After receiving a degree in radio broadcasting, the young Schaeffer began working as an engineer at France’s public broadcaster Radiodiffusion française (RDF) in 1936. Soon after, sparked by an interest in radio art, the theories of Italian Futurist thinker Luigi Russolo, and the use of recorded sound in cinema, Schaeffer convinced the RDF to grant him permission to begin experiments in music research and technology (formally called “research into noises”).
In 1942, Schaeffer officially founded his first studio at the RDF, the Studio d’Essai, later renamed Club d’Essai. It was here, equipped with mixers, a direct disc cutting lathe, and a library of sound effects, that the composer lay the groundwork for what would later be termed musique concrète. The most pivotal moment in Schaeffer’s career, however, came in 1949 when he met Pierre Henry, a classically trained composer with whom he would go on to co-found the Groupe de Recherche de Musique Concrète (GRMC, later GRM), the first studio designed specifically for electroacoustic music.

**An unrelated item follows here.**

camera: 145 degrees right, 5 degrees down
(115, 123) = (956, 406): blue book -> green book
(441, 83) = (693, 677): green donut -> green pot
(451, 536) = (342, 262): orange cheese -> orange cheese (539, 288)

Over the next 10 years, the two composers would change the face of music forever. Apart from their countless aesthetic innovations, they achieved many technical successes, pioneering the use of magnetic tape by splicing and looping, and introducing several new inventions: a three-track tape recorder, a 10-head delay and loop machine (the morphophone), a keyboard-controlled device capable of replaying loops at various speeds (the phonogene), and several amplification systems used for spatial experimentation with sound.
François Bayle, Pierre Schaeffer and Bernard Parmegiani at GRM in 1972
Schaeffer, who was an outspoken anti-nuclear activist, once asked, “Why should a civilization which so misuses its power have or deserve, a normal music?” By rethinking the foundations of music-making, he produced an art form that was anything but normal — a music that aimed to merge art with science, composition with engineering. His ideas turned conventional music theory on its head. Traditionally, composition moved from the abstract to the concrete — from concept and written notes to actual sounds. Schaeffer’s approach reversed the process, beginning instead with fragments of sound—field recordings of both natural and mechanical origin—which were then manipulated using studio techniques.

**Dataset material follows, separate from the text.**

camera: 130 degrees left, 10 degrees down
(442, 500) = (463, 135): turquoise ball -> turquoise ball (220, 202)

One of the more profound consequences of Schaeffer’s inversion of the compositional process was that composers would no longer be bound to written scores and notation. Their music could exist solely as recordings, without the need for players or instruments to actualize them. Even among other experimental and avant-garde music of the time, notably the “elektronische Musik” being produced by Karlheinz Stockhausen in Cologne, Schaeffer’s approach represented a radical shift. Because any sound could now be repurposed for the sake of music-making, the possible combinations of timbres, rhythms, instruments, voices, and harmonies became virtually infinite.

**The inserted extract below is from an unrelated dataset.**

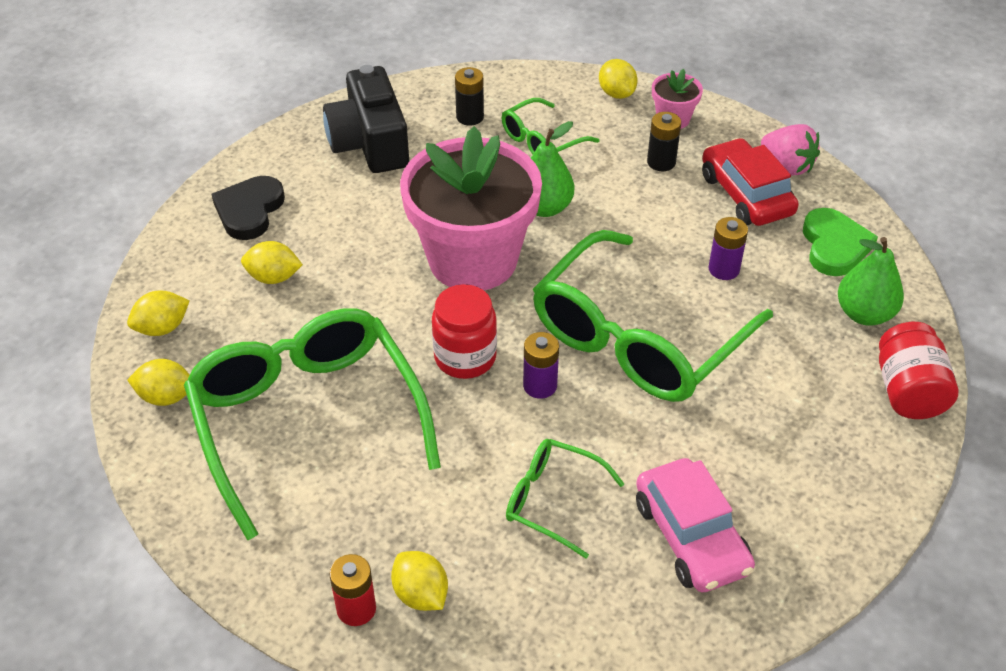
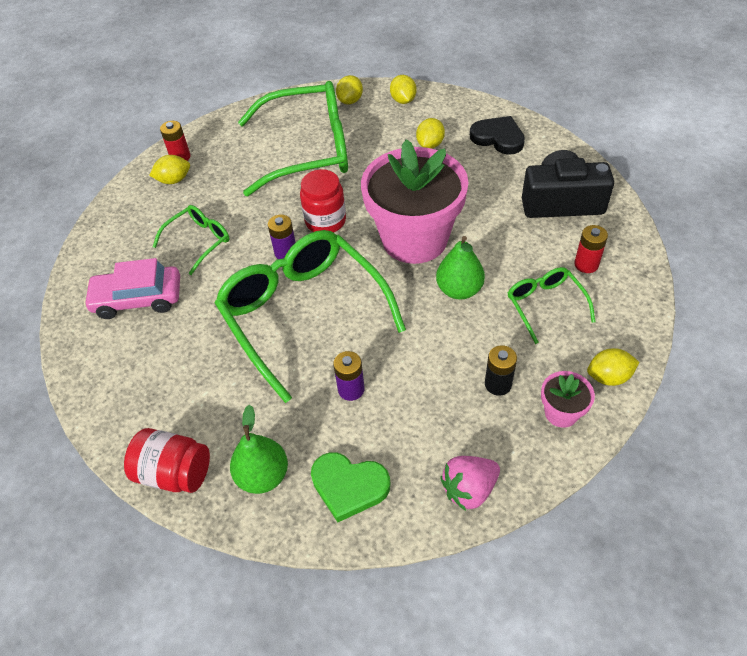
camera: 110 degrees right, 5 degrees up
(470, 117) = (586, 264): black battery -> red battery
(746, 195) = (437, 438): red car -> none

“After the war, in the ‘45 to ‘48 period, we had driven back the German invasion but we hadn’t driven back the invasion of Austrian music, 12-tone music,” reflected Schaeffer, who had participated in the French resistance. “We had liberated ourselves politically, but the music was still under an occupying foreign power, the music of the Vienna school.”
Dissatisfied with the state of music at the time, Schaeffer sought to create a new musical language which divorced sounds from their sources, thereby reducing music to the act of hearing alone — what he called “reduced listening.” Take, for example, a field recording of a train moving along its tracks. At face value you’d simply note the sound of a train; beyond that realization, listeners wouldn’t give it much more thought. Schaeffer, however, realized that there was a rich vein of musicality hidden within such seemingly mundane sounds: snippets of complex rhythms, unique timbral characteristics, tonal peculiarities, strange and interesting textures. Our perception of these qualities, he recognized, was hindered by the associations and references that sounds carry. The trick was to find a way to hide the associations in order to bring the musical qualities of those sounds to the forefront.